Monday, January 12, 2015

Rocky Mountain High

I have to admit I have been missing Colorado tremendously lately.

After I graduated from college, I moved back to Florida. I wasn't quite sure what to do next. So, I moved back in with my parents until I could figure it out. I waited tables and also tried a turn as a youth counselor, seeing if I wanted to pursue a career making use of my higher education studies in psychology.

I quickly decided that pasth wasn't for me. What I wanted to be most in life was a writer, but my grandmother challenged me early on, asking, "What are you going to write about? You haven't done anything?"

She was right. I hadn't done anything. At least, nothing worth writing about, so I resolved to do something worth writing about.

I decided to move west.

I don't know if I did anything worth writing about, but I am glad I went, nonetheless.

Not unlike one of my inspirations at the time, Jack Kerouac, I packed up the back of my Jeep Cherokee with whatever it could hold and started driving. I had a college buddy living in Colorado, so I went there and moved into the basement of the house he was renting, sleeping on a folded up sleeping bag on the floor. I went through a couple of different restaurant jobs, until I found one of the best bosses I would ever work for in one of the best restaurants in any corner of the country.

I had been to Colorado before. My dad took us skiing a couple of times to Copper Mountain; I was drawn to the place. I wanted to go back to the mountains, the snow and the evergreens.

I lived in Colorado for four years. I still don't know why I left, but I am glad I did, because if I didn't I never would have met Elise.

Shortly after Elise and I got married, we decided our fates lied west of the Rockies. I took two trips back to Denver to find a job and move the budding family west. The only job I was offered was one working with the Forest Service in Portland, Oregon. I had interviewed for the job by phone, sitting in my hotel room in Denver surrounded by the rotting remains of a late-night Chiptole burrito wrapped and empty bottles of Fat Tire. The salary--though good--wasn't quite enough to make the move.

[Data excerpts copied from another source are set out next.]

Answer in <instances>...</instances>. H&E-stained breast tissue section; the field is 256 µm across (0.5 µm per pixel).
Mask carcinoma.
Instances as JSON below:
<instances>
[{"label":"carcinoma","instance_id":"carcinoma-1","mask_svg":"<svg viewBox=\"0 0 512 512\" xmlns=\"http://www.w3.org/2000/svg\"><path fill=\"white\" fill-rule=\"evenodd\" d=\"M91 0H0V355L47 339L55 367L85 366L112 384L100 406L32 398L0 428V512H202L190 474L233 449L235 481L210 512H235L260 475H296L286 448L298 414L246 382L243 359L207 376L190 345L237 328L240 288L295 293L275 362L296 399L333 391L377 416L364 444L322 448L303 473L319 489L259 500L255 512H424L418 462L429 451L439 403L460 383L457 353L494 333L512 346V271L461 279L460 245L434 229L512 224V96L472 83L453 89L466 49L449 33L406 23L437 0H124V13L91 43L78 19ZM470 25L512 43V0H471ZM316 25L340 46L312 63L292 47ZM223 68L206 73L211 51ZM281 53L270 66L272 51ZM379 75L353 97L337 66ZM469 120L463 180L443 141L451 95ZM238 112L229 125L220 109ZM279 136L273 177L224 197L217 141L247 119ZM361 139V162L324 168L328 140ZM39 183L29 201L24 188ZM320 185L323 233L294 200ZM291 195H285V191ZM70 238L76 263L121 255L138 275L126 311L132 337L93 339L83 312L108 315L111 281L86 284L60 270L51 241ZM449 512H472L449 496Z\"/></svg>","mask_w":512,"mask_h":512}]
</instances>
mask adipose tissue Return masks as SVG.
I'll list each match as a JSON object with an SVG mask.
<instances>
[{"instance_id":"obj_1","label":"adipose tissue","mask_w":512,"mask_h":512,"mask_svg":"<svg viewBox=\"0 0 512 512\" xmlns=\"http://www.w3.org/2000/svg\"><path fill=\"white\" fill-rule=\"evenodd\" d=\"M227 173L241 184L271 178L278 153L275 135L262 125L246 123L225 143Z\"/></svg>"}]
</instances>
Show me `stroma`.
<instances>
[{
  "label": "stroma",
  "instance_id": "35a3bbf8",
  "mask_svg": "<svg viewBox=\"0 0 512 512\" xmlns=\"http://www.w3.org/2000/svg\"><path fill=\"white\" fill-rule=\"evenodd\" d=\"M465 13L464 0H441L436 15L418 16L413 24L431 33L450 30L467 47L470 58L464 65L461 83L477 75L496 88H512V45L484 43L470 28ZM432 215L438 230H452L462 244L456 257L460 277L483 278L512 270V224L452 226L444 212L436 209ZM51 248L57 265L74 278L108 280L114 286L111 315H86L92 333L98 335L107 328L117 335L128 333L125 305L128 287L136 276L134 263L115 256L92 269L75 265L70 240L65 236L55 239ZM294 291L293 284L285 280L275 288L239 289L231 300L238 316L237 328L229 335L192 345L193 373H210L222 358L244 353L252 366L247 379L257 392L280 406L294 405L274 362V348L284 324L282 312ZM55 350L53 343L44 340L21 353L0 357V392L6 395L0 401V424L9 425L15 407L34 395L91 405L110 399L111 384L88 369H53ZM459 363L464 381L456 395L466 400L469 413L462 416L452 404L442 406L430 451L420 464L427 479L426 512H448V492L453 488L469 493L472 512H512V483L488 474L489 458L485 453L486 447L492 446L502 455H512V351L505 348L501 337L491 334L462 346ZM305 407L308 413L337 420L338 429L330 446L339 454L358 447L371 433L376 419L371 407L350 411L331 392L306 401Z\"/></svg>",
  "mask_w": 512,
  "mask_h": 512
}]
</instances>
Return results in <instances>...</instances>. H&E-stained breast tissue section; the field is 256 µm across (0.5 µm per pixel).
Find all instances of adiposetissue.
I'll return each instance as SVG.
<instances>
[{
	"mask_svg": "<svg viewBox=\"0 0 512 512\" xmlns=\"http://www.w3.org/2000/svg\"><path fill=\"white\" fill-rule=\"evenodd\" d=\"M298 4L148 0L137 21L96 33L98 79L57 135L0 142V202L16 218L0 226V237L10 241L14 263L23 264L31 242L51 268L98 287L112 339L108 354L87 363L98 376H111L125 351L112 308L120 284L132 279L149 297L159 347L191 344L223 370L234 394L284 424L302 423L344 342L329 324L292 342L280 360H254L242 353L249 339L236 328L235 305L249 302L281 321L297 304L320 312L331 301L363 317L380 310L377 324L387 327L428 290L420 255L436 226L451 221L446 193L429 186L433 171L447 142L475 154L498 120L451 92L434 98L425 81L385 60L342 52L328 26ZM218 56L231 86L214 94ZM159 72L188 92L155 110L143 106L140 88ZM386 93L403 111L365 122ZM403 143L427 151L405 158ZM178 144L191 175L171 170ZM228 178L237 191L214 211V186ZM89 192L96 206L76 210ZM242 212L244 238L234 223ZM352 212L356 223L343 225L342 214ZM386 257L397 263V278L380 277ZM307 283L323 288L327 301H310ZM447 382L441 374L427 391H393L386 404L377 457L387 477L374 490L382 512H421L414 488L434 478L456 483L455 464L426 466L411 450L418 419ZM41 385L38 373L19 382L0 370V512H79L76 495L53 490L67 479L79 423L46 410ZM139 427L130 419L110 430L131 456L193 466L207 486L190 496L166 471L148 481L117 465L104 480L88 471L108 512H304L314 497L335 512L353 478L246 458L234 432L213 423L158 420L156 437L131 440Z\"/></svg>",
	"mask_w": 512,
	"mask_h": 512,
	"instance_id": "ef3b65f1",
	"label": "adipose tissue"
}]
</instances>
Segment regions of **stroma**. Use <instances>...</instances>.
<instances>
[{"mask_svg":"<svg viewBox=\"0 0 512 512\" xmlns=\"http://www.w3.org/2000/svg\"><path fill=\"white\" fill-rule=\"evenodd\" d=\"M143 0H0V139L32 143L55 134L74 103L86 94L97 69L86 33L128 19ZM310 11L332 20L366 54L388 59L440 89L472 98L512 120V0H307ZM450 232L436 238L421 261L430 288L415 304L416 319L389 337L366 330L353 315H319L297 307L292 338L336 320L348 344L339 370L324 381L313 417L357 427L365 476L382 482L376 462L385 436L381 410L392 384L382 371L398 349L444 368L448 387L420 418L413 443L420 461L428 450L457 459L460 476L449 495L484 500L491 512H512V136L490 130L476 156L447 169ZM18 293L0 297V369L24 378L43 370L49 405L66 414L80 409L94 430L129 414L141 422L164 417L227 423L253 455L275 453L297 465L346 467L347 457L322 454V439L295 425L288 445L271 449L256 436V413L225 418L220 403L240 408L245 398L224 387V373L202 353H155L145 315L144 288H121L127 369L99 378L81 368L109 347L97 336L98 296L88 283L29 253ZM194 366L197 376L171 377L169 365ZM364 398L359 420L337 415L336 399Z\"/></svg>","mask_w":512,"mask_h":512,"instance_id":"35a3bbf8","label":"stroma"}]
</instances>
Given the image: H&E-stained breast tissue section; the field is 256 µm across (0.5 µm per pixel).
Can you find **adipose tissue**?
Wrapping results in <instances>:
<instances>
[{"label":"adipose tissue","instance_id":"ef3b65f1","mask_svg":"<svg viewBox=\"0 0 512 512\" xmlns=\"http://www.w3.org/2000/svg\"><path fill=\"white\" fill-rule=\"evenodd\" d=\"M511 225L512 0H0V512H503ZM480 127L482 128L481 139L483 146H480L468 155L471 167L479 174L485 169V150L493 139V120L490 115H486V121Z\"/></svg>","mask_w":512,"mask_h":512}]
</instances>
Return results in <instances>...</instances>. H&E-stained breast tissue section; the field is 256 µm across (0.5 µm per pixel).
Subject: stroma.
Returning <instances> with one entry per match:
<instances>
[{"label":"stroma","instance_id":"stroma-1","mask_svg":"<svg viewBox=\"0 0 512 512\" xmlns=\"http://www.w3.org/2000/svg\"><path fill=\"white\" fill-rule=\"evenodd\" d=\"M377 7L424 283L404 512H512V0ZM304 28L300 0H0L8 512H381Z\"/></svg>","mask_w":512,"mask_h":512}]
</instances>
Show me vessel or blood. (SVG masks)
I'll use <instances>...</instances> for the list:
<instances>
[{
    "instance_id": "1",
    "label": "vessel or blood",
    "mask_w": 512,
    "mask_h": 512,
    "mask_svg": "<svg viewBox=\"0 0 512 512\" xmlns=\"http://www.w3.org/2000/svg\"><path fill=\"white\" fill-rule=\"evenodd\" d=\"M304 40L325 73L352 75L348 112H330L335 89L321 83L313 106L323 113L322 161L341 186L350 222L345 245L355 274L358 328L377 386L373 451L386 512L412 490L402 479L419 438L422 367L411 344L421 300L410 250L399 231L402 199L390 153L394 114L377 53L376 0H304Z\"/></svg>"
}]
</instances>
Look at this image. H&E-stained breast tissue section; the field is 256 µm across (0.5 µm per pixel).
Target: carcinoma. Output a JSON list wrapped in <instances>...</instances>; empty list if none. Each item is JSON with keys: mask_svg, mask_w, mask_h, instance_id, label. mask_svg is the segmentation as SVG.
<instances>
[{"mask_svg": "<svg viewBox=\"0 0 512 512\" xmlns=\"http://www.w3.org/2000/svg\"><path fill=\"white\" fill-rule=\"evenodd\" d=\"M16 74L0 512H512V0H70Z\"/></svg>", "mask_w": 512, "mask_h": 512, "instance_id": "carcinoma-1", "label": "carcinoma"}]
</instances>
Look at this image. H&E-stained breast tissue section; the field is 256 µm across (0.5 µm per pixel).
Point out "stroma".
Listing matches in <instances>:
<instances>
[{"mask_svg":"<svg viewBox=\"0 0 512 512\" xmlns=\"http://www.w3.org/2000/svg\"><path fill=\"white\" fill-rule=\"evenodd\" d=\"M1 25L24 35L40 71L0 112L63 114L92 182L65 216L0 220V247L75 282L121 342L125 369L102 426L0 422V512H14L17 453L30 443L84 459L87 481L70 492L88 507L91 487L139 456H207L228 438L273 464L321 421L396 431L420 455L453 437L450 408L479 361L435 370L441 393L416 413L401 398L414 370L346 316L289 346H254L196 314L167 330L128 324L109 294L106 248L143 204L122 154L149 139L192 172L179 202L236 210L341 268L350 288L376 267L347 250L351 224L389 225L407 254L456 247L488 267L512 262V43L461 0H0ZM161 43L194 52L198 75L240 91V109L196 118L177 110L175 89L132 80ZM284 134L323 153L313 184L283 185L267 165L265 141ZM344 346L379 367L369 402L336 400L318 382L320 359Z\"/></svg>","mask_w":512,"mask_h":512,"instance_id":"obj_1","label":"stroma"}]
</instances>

I was flying on fumes by then, burning through my savings quickly as the commercial real estate market in Florida was detirorating quickly. I was trying to catch a falling knife.

A few months later, I would be offered my current job, shortly after our second son, my guiding light, the beacon of hope that pulled me from the doldrums I was experiencing then, was born.

And then, Sitti, yes, I would have adventures worth writing about. I am sad you did not get to hear of them or meet your granddaughter-in-law and our children. You would have loved her.

I do not think about Colorado frequently.

I am currently reading a book my mom gave me for Christmas. The Dog Stars written by Peter Heller, best known as a contributor for Outside magazine, one of my favs. It is a post-apocalyptic yarn. Upon discovering this when I first picked up the book, I almost didn't start it; I felt like the last thing I wanted to read about write now was zombies wandering the ashen plain in search of human meat for food, but I am glad I did.

So far--apart from isolated violence--the book as been replete with beautiful descriptions of the plains just east of the Colorado Foothills that I made my home for a short while.

I don't understand why all post-apocalyptic tales involve society unravelling and the survivors devolving into cannibalistic violence. Wouldn't some vestiges of morale muscle memory from modern civilization also survive? Perhaps not. Perhaps this is too idealistic...and it wouldn't make a very good story if they did.

But the book has made me miss Colorado all the same. I hope to take Elise there someday. We have been skiing, but I have yet to take her to see my Boulder and I would love to take the kids hiking there, too. I want to take Elise to Zolo for margs and guac...the best on the planet.

When I went back in 2007 and 2008, Boulder was already much changed from when I left in 2000. It was becoming more like Aspen and less like the bohemian town I remembered. Zero lot-line McMansions were popping up in town. Restaurants seemed a little more pretentious. But there, still was the crips clear mountain air, the brewpubs, the hiking trails and climbing walls. Maybe I didn't have to go back to Boulder. I have started trying to think of where the next Boulder will be and going there. Maybe it is Fort Collins. Maybe it isn't--ironically enough--in Colorado at all. Maybe it could be Bellingham.

I love living in India, but there are no wide open spaces. No microbrewed IPA or breakfast burritos dripping with spicy salsa and ranchero sauce. Few trails to run on or walls to climb. We are far from snow and crisp mountain air. Though it is a long time off, I am already looking forward to the bittersweet end to our time in India. I know it will be hard to say goodbye to our weekend ritual of going to Sangeetha for dosas and filter koppi or our regular date night to some of the best restaurants Elise and I have ever been to. But the kids need to put a good trail under their tiny feet, walking sticks in hand. Maybe feel some snow on their cheeks and foreheads, then relax in front of a mug of hot chocolate by a crackling fire.

Hannas have thin Brazilian-Indian-Floridian blood, but need the cold and mountains to truly feel alive.